Elixir - external process connection supervisor pattern
Unfortunately, it’s pretty difficult to title this post, but it’s a common problem. Let’s say that you have an application that depends on an external service like a database. If you have a pool of workers that are under supervision and the database goes down, what will happen is that erlang supervisor will attempt to restart max_restarts in max_seconds . If the database is down for a long time, after it fails, it will kill the children and exit itself. This is a problem.
A potential solution to this is to abstract out the connection and do retries. We can use this to wait for the server to come up or perhaps to connect to a different server if we have a list of them. I recently did this for a RabbitMQ broker class from https://hex.pm/packages/amqp. It didn’t support poolboy nor retries on the connection, so I had to write those in for the class. Elixir packages are fairly new, so you might have to do something of the sort to get a more robust interface.
So here’s the pattern. The trick is to use an :erlang.send_after to set a timer to try to connect and do a bit of pattern matching.
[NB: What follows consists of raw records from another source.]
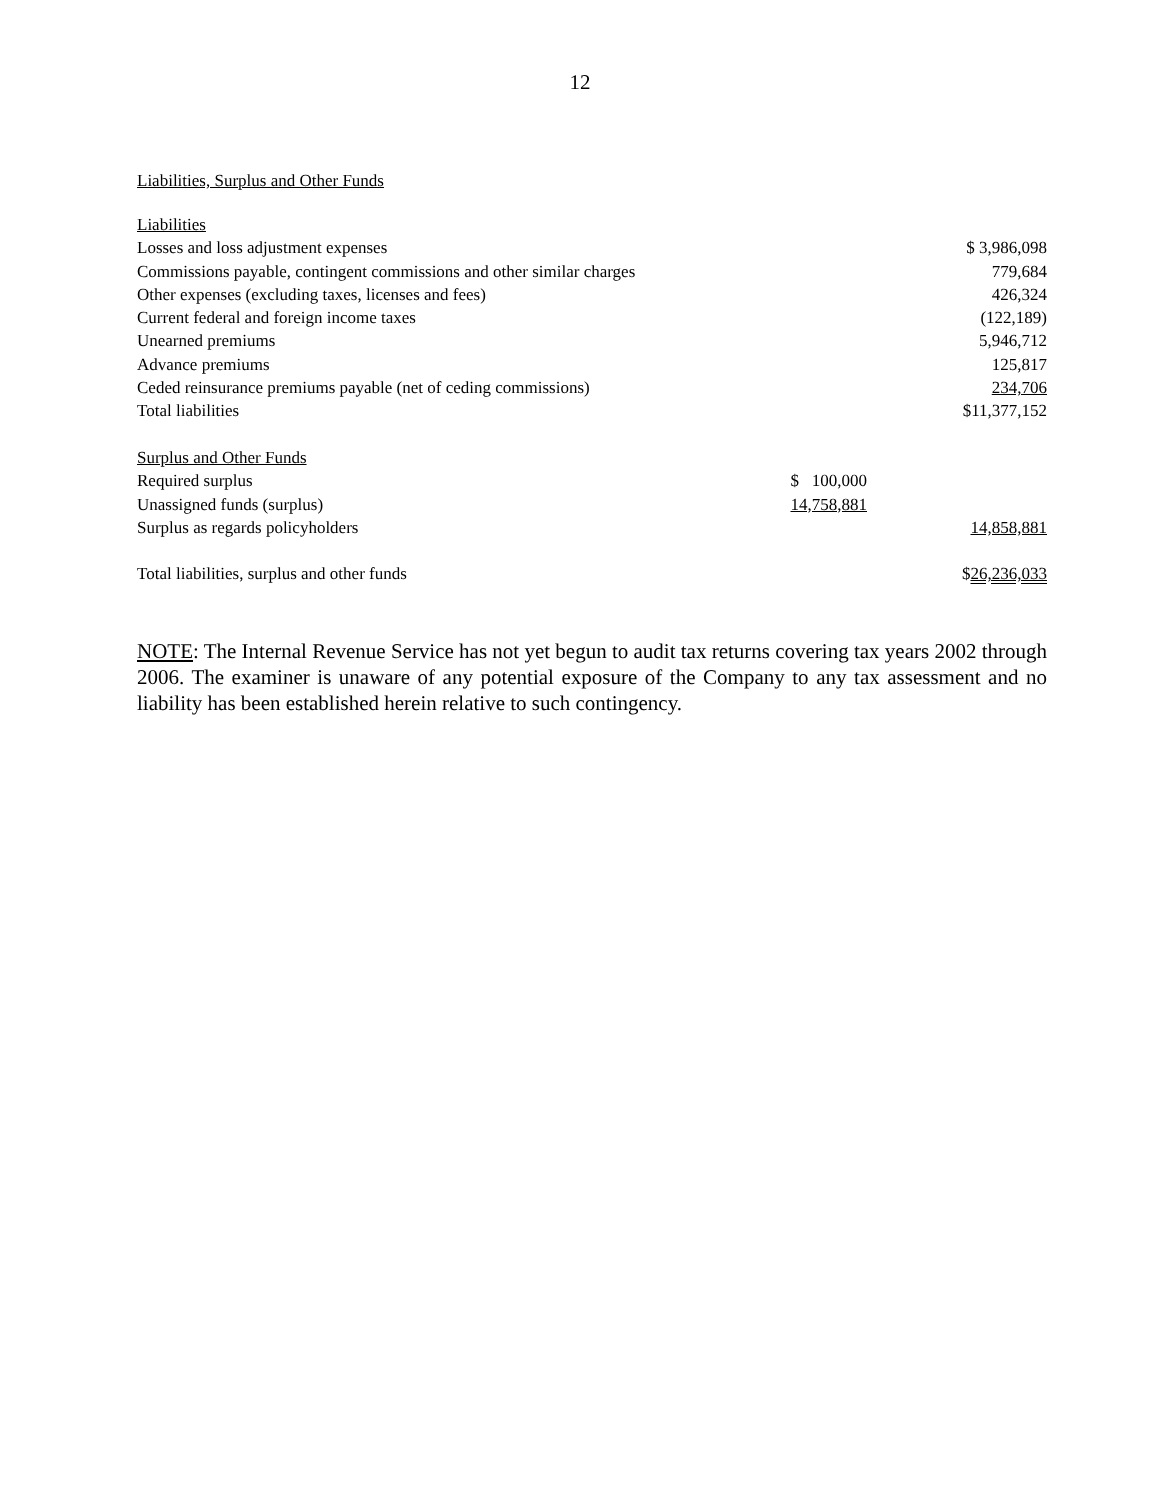12
Liabilities, Surplus and Other Funds
| Liabilities | | |
| Losses and loss adjustment expenses | | $ 3,986,098 |
| Commissions payable, contingent commissions and other similar charges | | 779,684 |
| Other expenses (excluding taxes, licenses and fees) | | 426,324 |
| Current federal and foreign income taxes | | (122,189) |
| Unearned premiums | | 5,946,712 |
| Advance premiums | | 125,817 |
| Ceded reinsurance premiums payable (net of ceding commissions) | | 234,706 |
| Total liabilities | | $11,377,152 |
| Surplus and Other Funds | | |
| Required surplus | $ 100,000 | |
| Unassigned funds (surplus) | 14,758,881 | |
| Surplus as regards policyholders | | 14,858,881 |
| Total liabilities, surplus and other funds | | $ 26,236,033 |
NOTE: The Internal Revenue Service has not yet begun to audit tax returns covering tax years 2002 through 2006. The examiner is unaware of any potential exposure of the Company to any tax assessment and no liability has been established herein relative to such contingency.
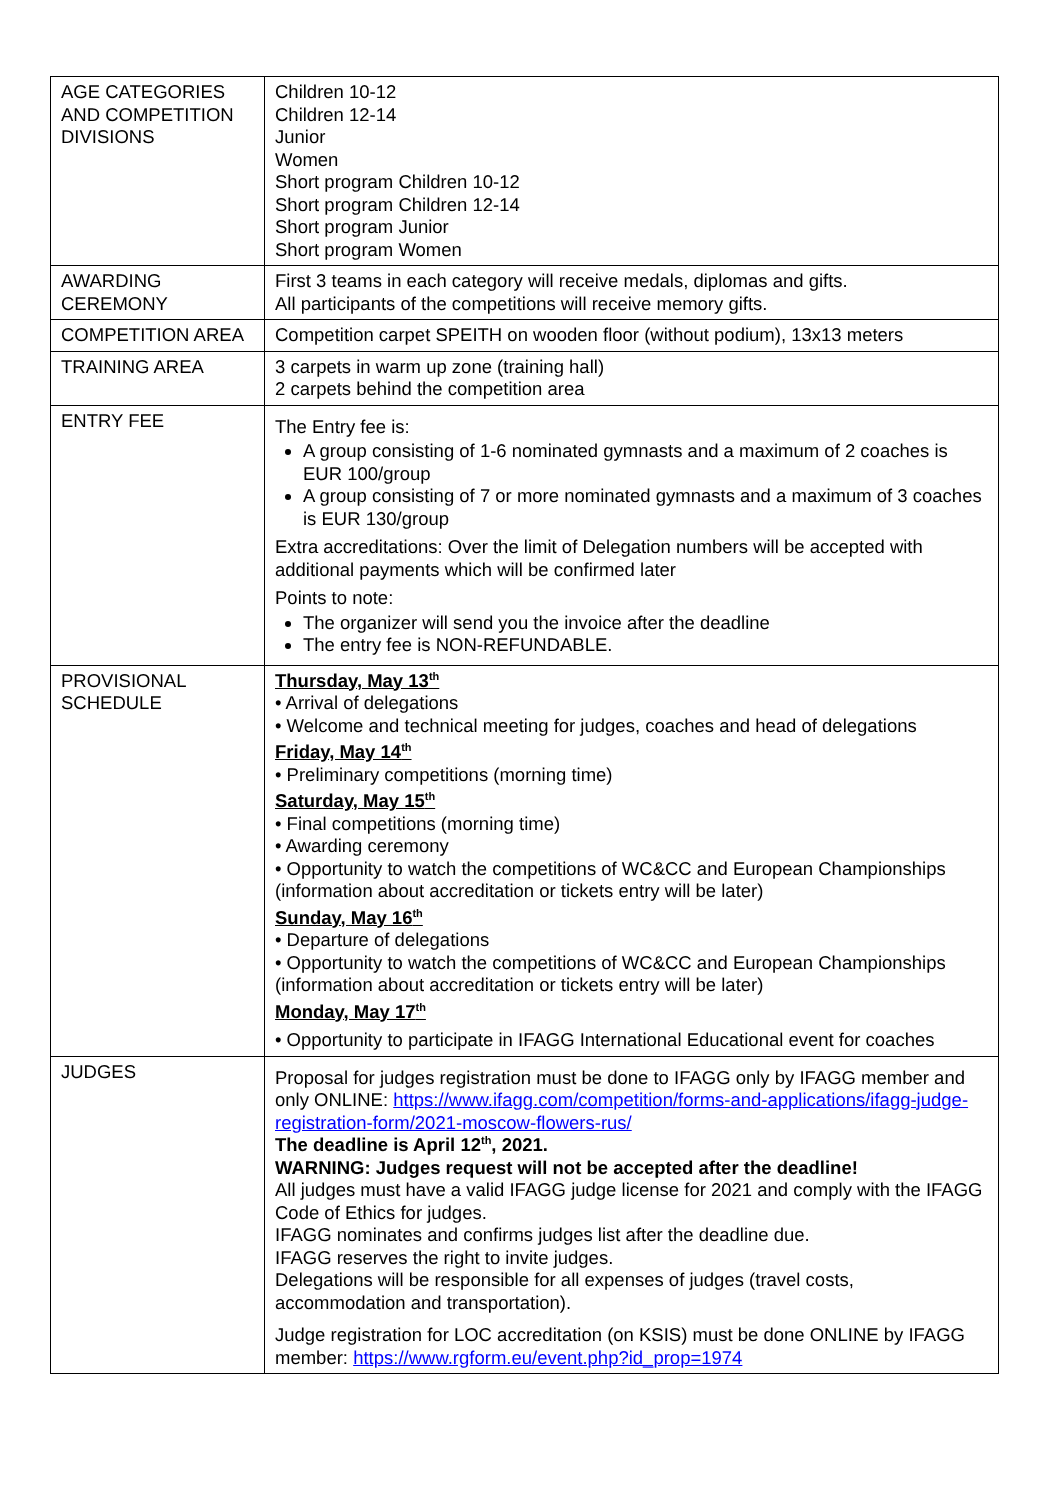| AGE CATEGORIES AND COMPETITION DIVISIONS | Children 10-12 Children 12-14 Junior Women Short program Children 10-12 Short program Children 12-14 Short program Junior Short program Women |
| AWARDING CEREMONY | First 3 teams in each category will receive medals, diplomas and gifts. All participants of the competitions will receive memory gifts. |
| COMPETITION AREA | Competition carpet SPEITH on wooden floor (without podium), 13x13 meters |
| TRAINING AREA | 3 carpets in warm up zone (training hall) 2 carpets behind the competition area |
| ENTRY FEE | The Entry fee is: A group consisting of 1-6 nominated gymnasts and a maximum of 2 coaches is EUR 100/group A group consisting of 7 or more nominated gymnasts and a maximum of 3 coaches is EUR 130/group Extra accreditations: Over the limit of Delegation numbers will be accepted with additional payments which will be confirmed later Points to note: The organizer will send you the invoice after the deadline The entry fee is NON-REFUNDABLE. |
| PROVISIONAL SCHEDULE | Thursday, May 13<sup>th</sup> • Arrival of delegations • Welcome and technical meeting for judges, coaches and head of delegations Friday, May 14<sup>th</sup> • Preliminary competitions (morning time) Saturday, May 15<sup>th</sup> • Final competitions (morning time) • Awarding ceremony • Opportunity to watch the competitions of WC&CC and European Championships (information about accreditation or tickets entry will be later) Sunday, May 16<sup>th</sup> • Departure of delegations • Opportunity to watch the competitions of WC&CC and European Championships (information about accreditation or tickets entry will be later) Monday, May 17<sup>th</sup> • Opportunity to participate in IFAGG International Educational event for coaches |
| JUDGES | Proposal for judges registration must be done to IFAGG only by IFAGG member and only ONLINE: https://www.ifagg.com/competition/forms-and-applications/ifagg-judge-registration-form/2021-moscow-flowers-rus/ The deadline is April 12<sup>th</sup>, 2021. WARNING: Judges request will not be accepted after the deadline! All judges must have a valid IFAGG judge license for 2021 and comply with the IFAGG Code of Ethics for judges. IFAGG nominates and confirms judges list after the deadline due. IFAGG reserves the right to invite judges. Delegations will be responsible for all expenses of judges (travel costs, accommodation and transportation). Judge registration for LOC accreditation (on KSIS) must be done ONLINE by IFAGG member: https://www.rgform.eu/event.php?id_prop=1974 |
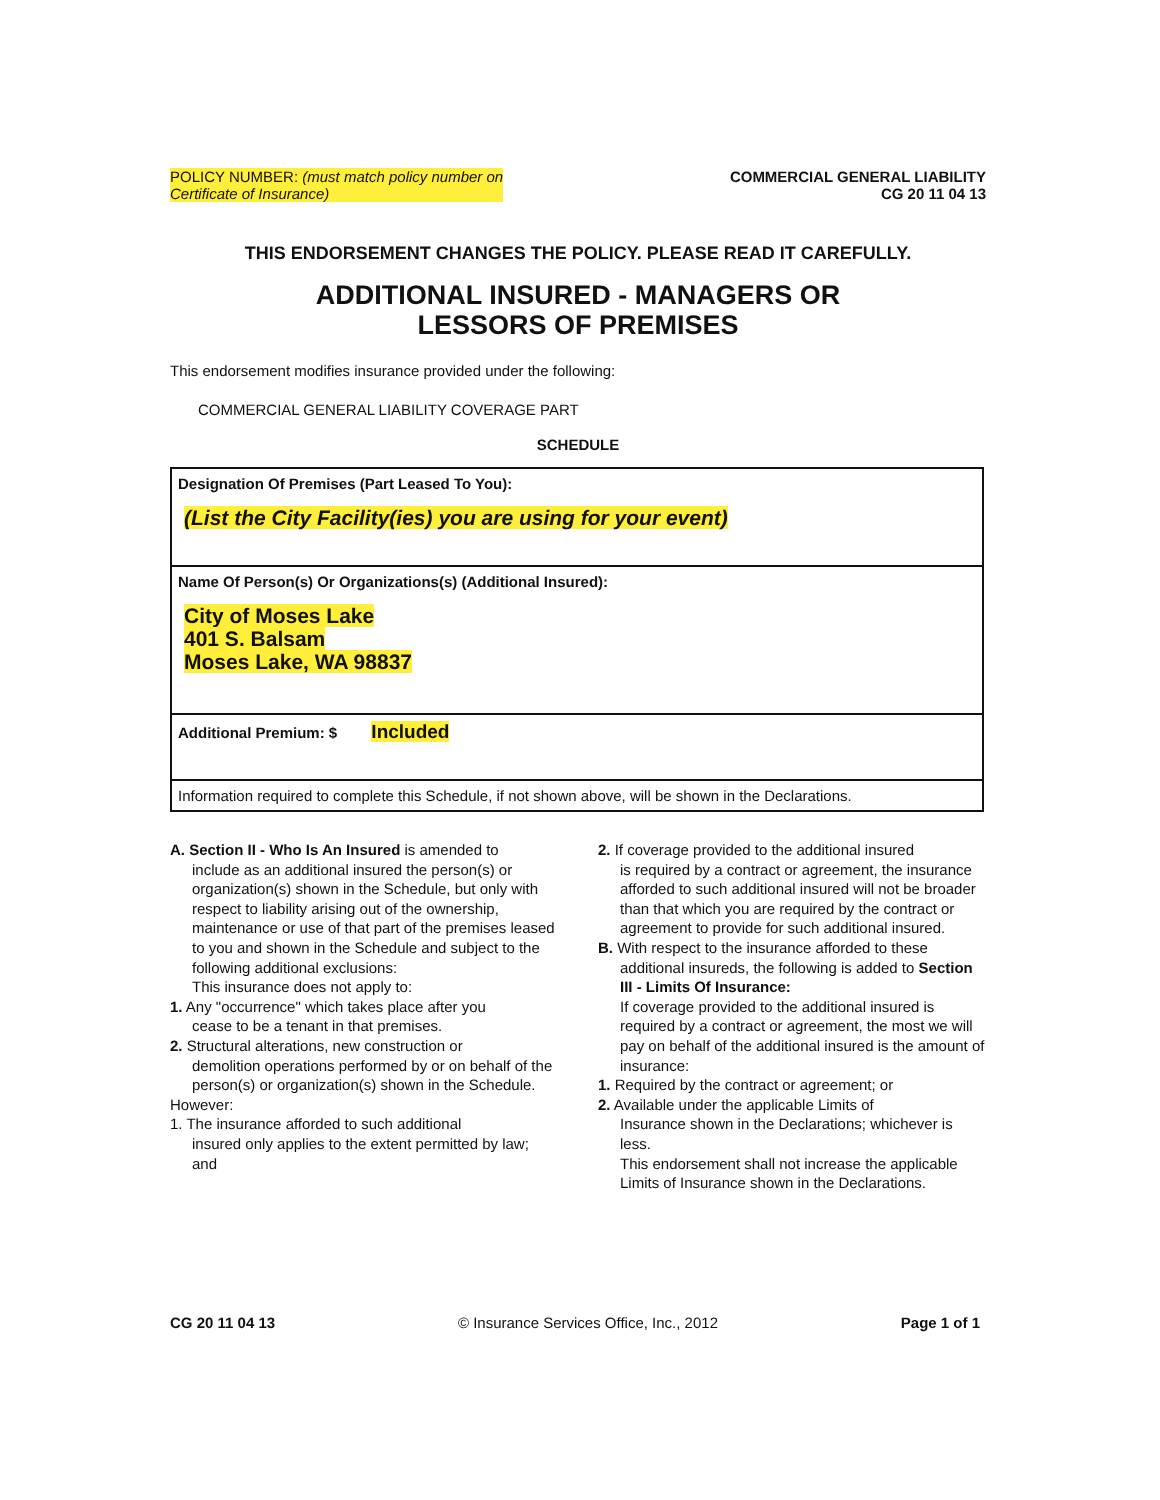POLICY NUMBER: (must match policy number on
Certificate of Insurance)
COMMERCIAL GENERAL LIABILITY
CG 20 11 04 13
THIS ENDORSEMENT CHANGES THE POLICY. PLEASE READ IT CAREFULLY.
ADDITIONAL INSURED - MANAGERS OR
LESSORS OF PREMISES
This endorsement modifies insurance provided under the following:
COMMERCIAL GENERAL LIABILITY COVERAGE PART
SCHEDULE
| Designation Of Premises (Part Leased To You): (List the City Facility(ies) you are using for your event) |
| Name Of Person(s) Or Organizations(s) (Additional Insured): City of Moses Lake 401 S. Balsam Moses Lake, WA 98837 |
| Additional Premium: $ Included |
| Information required to complete this Schedule, if not shown above, will be shown in the Declarations. |
A. Section II - Who Is An Insured is amended to
include as an additional insured the person(s) or organization(s) shown in the Schedule, but only with respect to liability arising out of the ownership, maintenance or use of that part of the premises leased to you and shown in the Schedule and subject to the following additional exclusions:
This insurance does not apply to:
1. Any "occurrence" which takes place after you
cease to be a tenant in that premises.
2. Structural alterations, new construction or
demolition operations performed by or on behalf of the person(s) or organization(s) shown in the Schedule.
However:
1. The insurance afforded to such additional
insured only applies to the extent permitted by law; and
2. If coverage provided to the additional insured
is required by a contract or agreement, the insurance afforded to such additional insured will not be broader than that which you are required by the contract or agreement to provide for such additional insured.
B. With respect to the insurance afforded to these
additional insureds, the following is added to Section III - Limits Of Insurance:
If coverage provided to the additional insured is required by a contract or agreement, the most we will pay on behalf of the additional insured is the amount of insurance:
1. Required by the contract or agreement; or
2. Available under the applicable Limits of
Insurance shown in the Declarations; whichever is less.
This endorsement shall not increase the applicable Limits of Insurance shown in the Declarations.
CG 20 11 04 13 © Insurance Services Office, Inc., 2012 Page 1 of 1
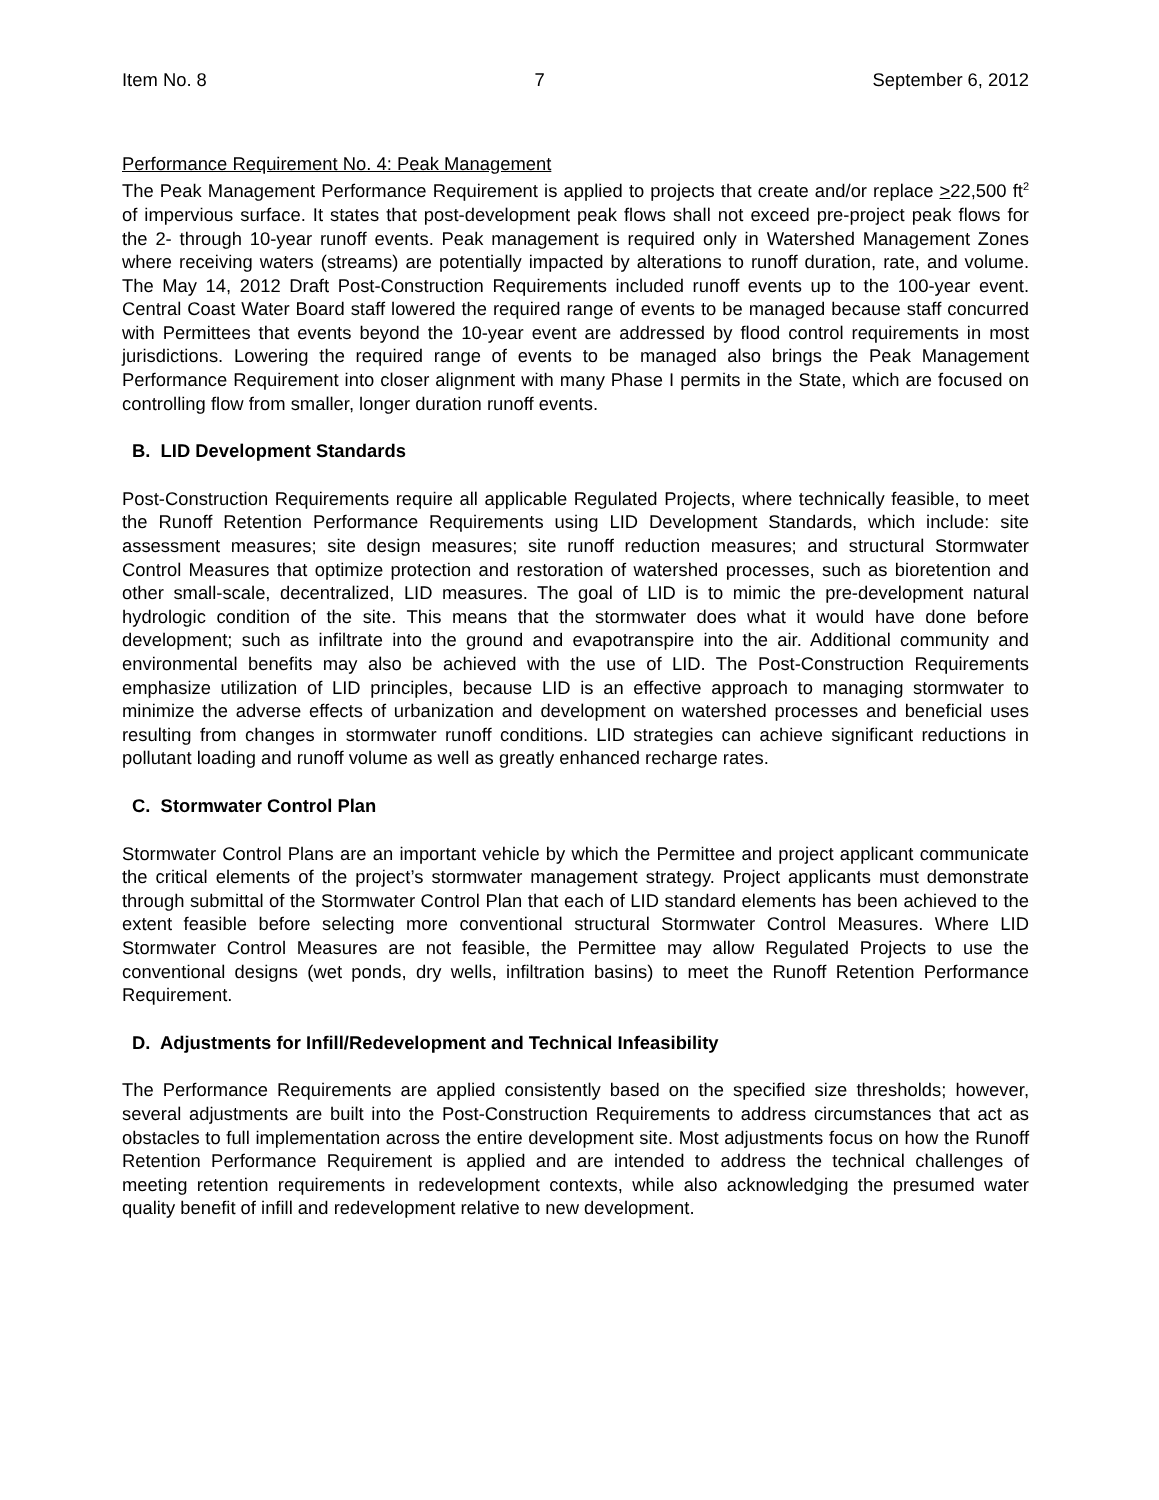Item No. 8 7 September 6, 2012
Performance Requirement No. 4: Peak Management
The Peak Management Performance Requirement is applied to projects that create and/or replace >22,500 ft<sup>2</sup> of impervious surface. It states that post-development peak flows shall not exceed pre-project peak flows for the 2- through 10-year runoff events. Peak management is required only in Watershed Management Zones where receiving waters (streams) are potentially impacted by alterations to runoff duration, rate, and volume. The May 14, 2012 Draft Post-Construction Requirements included runoff events up to the 100-year event. Central Coast Water Board staff lowered the required range of events to be managed because staff concurred with Permittees that events beyond the 10-year event are addressed by flood control requirements in most jurisdictions. Lowering the required range of events to be managed also brings the Peak Management Performance Requirement into closer alignment with many Phase I permits in the State, which are focused on controlling flow from smaller, longer duration runoff events.
B. LID Development Standards
Post-Construction Requirements require all applicable Regulated Projects, where technically feasible, to meet the Runoff Retention Performance Requirements using LID Development Standards, which include: site assessment measures; site design measures; site runoff reduction measures; and structural Stormwater Control Measures that optimize protection and restoration of watershed processes, such as bioretention and other small-scale, decentralized, LID measures. The goal of LID is to mimic the pre-development natural hydrologic condition of the site. This means that the stormwater does what it would have done before development; such as infiltrate into the ground and evapotranspire into the air. Additional community and environmental benefits may also be achieved with the use of LID. The Post-Construction Requirements emphasize utilization of LID principles, because LID is an effective approach to managing stormwater to minimize the adverse effects of urbanization and development on watershed processes and beneficial uses resulting from changes in stormwater runoff conditions. LID strategies can achieve significant reductions in pollutant loading and runoff volume as well as greatly enhanced recharge rates.
C. Stormwater Control Plan
Stormwater Control Plans are an important vehicle by which the Permittee and project applicant communicate the critical elements of the project’s stormwater management strategy. Project applicants must demonstrate through submittal of the Stormwater Control Plan that each of LID standard elements has been achieved to the extent feasible before selecting more conventional structural Stormwater Control Measures. Where LID Stormwater Control Measures are not feasible, the Permittee may allow Regulated Projects to use the conventional designs (wet ponds, dry wells, infiltration basins) to meet the Runoff Retention Performance Requirement.
D. Adjustments for Infill/Redevelopment and Technical Infeasibility
The Performance Requirements are applied consistently based on the specified size thresholds; however, several adjustments are built into the Post-Construction Requirements to address circumstances that act as obstacles to full implementation across the entire development site. Most adjustments focus on how the Runoff Retention Performance Requirement is applied and are intended to address the technical challenges of meeting retention requirements in redevelopment contexts, while also acknowledging the presumed water quality benefit of infill and redevelopment relative to new development.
For instance, init calls :connect
def init([]) do
:erlang.send(self(), :connect)
{:ok, nil}
end
Then :connect calls handle_rabbit_connect with the connection open function:
def handle_info(:connect, state) do
handle_rabbit_connect(AMQP.Connection.open, state)
end
Then we have a bit of pattern matching, and use :erlang_send_after to try again. We could also try to connect to different hosts, in this part of the code. The other thing to note is that the tcp connection process id on success is linked to the current GenServer process. Without that, we won’t be able to handle the failure of rabbitmq going down or if a tcp connection dies for some reason as the pool of GenServer processes would still be running.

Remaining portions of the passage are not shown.